We remember at every Eucharist the departed as a whole, and especially the Apostles, great teachers, and spiritual leaders who have helped build up and protect the Church from error and deviation. It is not a law that we have to ask the Saints to intercede for us, but we do it with great joy and genuine appreciation of their past and present role in the one Church of Jesus Christ. Of the great Saints in the Church, the first (after Christ) and unique place goes to the Blessed Virgin Mary, for she was the first to hear the Gospel of the Incarnation of our Lord from the Archangel, and to receive Him, on behalf of all of us human beings, into her womb. She is the mother of Christ, and thus mother of all the faithful who are joint-heirs with Christ. But she is also the Theotokos, the Godbearer, for the one whom she bore in her womb was truly God himself.

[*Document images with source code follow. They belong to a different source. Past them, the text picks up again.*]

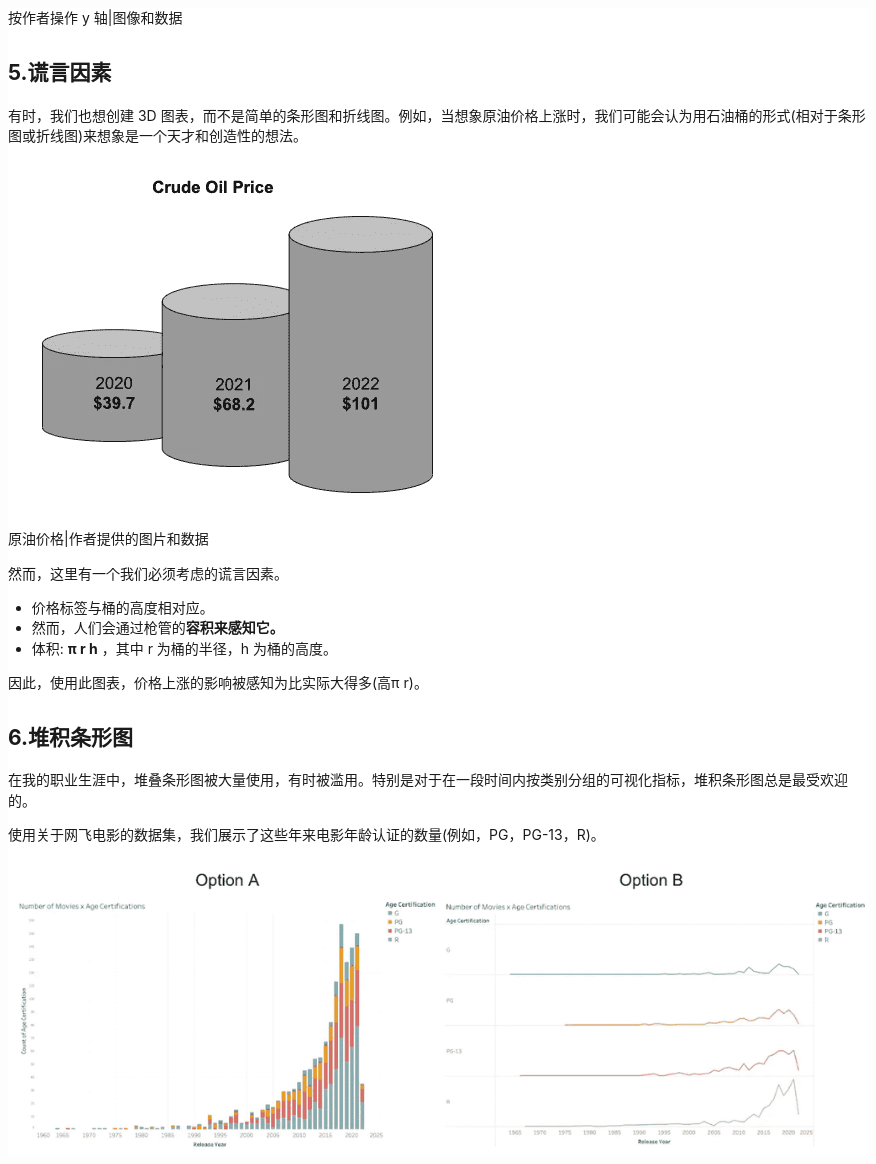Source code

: 按作者操作 y 轴|图像和数据

## 5.谎言因素

有时，我们也想创建 3D 图表，而不是简单的条形图和折线图。例如，当想象原油价格上涨时，我们可能会认为用石油桶的形式(相对于条形图或折线图)来想象是一个天才和创造性的想法。

![](img/a28e94f4cd58959e20f4b8a6df913305.png)

原油价格|作者提供的图片和数据

然而，这里有一个我们必须考虑的谎言因素。

*   价格标签与桶的高度相对应。
*   然而，人们会通过枪管的**容积来感知它。**
*   体积: **π r h** ，其中 r 为桶的半径，h 为桶的高度。

因此，使用此图表，价格上涨的影响被感知为比实际大得多(高π r)。

## 6.堆积条形图

在我的职业生涯中，堆叠条形图被大量使用，有时被滥用。特别是对于在一段时间内按类别分组的可视化指标，堆积条形图总是最受欢迎的。

使用关于网飞电影的数据集，我们展示了这些年来电影年龄认证的数量(例如，PG，PG-13，R)。

![](img/b600263e19ae47959fed6a9349e50746.png)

We hold the Bible in very high regard as the Gospel is the Word of Life, the proclamation of life and salvation to the world.We revere the Scriptures as the inspired Word of God, and all our prayers, as well as the services of the mysteries of the Church are saturated with Biblical reference, and always completed by the public reading of the Scriptures. Icons are also important for us as they mediate to the worshipping community the presence of the Saints, and of the saving events of our Lord’s incarnate life. We do not make images of the unseen God, but we consecrate icons to mediate to us the God-bearing persons and events which have been actually manifested to our senses. Tradition is not something old, static, and life-less for us; it is the life of the Church as a counting body, with the presence of Christ and the Holy Spirit in it. It is the Spirit that makes the Tradition alive and it bears witness to Christ; it also moves forward in expectation of the final fulfillment. Hence Tradition for us is dynamic. It includes knowledge of Christ, the teaching of the Apostles, the doctrine of the Saints and fathers, the practices of worship developed by the community of faith, its way of doing things and practicing love. Scripture is part of this tradition. Tradition is not just a body of knowledge, but a way of life and worship and service.

Our worship as a community is the centre of our life, not our own personal articulations of faith. It is there that the Church, united with Christ, participates in Christ’s self-offering for the world. Our daily life flows out from worship and has to be a life of love and compassion, caring for the needy, struggling against evil, serving the poor. Our hope is focused on Christ’s coming again. It is only in that coming that evil would be separated from good, death from life, so that the good can triumph eternally and grow eternally also. In that coming there will be a reconstitution of the universe; all things shall be made new; evil shall be banished. Death and darkness would be finally overcome; light and life and love will triumph. It is our task to bear witness to this final reality, while living it out here and now, as much as we can, beset as we are by sin and frailty.